Wallet attribute: Private key access security
Great idea by @PatrickAlphaC on the wallet stage system issue #173:
Key is stored in encrypted form
This seems like an important security attribute, for which we should have feature data. Currently we don't have anything.
I'd generalize this attribute to "is the private key securely accessed?", as this is a less-implementation-prescriptive way to express the same idea. Namely, this generalizes to also allow:
- Keys stored in hardware enclaves only that can't get out of it, without the wallet software having to implement encryption itself. Example: a mobile wallet that stores keys in enclaves.
- Keys stored in plaintext in confines of the filesystem that can't be accessed by other applications, as enforced by the operating system. For example, I believe Android apps' application-internal storage is confined to that application, and such enforcement is done by sandboxing other applications away from having access to these files. So the keys are safe from being read by any other application, even if the keys are stored in plaintext.

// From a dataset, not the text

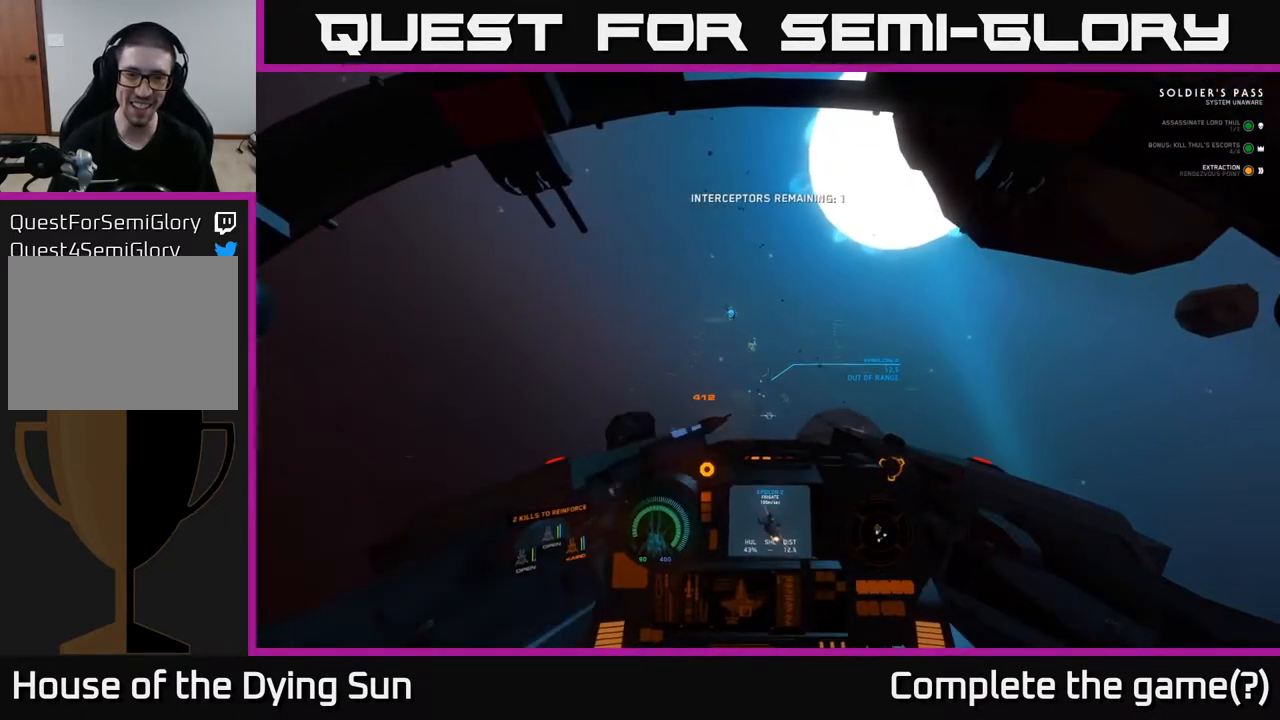
{"buttons": ["L2"], "left_stick": "center", "right_stick": "center", "events": [[50, "right_stick", "center"], [250, "right_stick", "down"], [400, "right_stick", "center"]]}
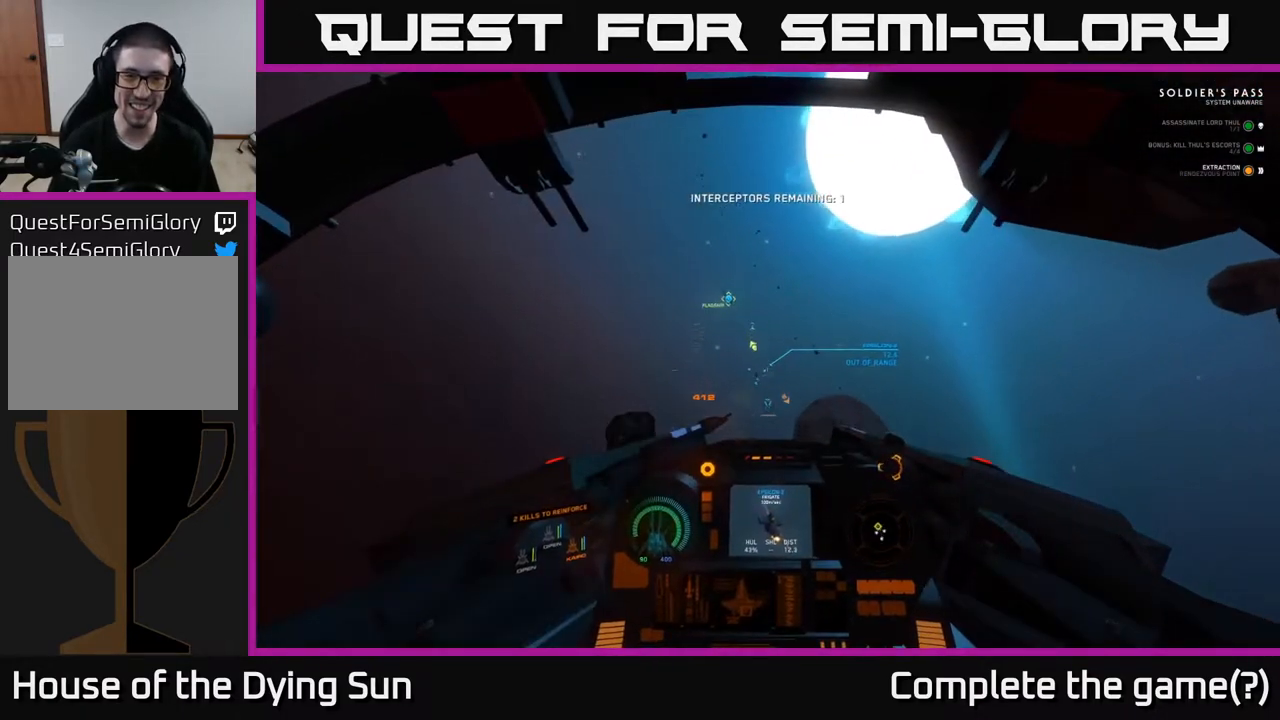
{"buttons": ["L2", "R1"], "left_stick": "center", "right_stick": "center", "events": [[133, "right_stick", "down"], [300, "right_stick", "center"], [400, "R1", "down"]]}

- Wallets that don't store keys at all. Example: Smart wallets for which the account is secured by a passkey managed outside of the wallet, and for which the passkey verification is done onchain (so not in the wallet software itself).
I'm wrong about there being no feature data on this; we do have some things around key handling in src/schema/features/security/keys-handling.ts. However it is hardware-wallet-focused, and also subjective (the KeysHandlingType enum is a tri-state PASS/PARTIAL/FAIL rather than objective criteria). We should probably revamp this and make this meaningful for both hardware and software wallets.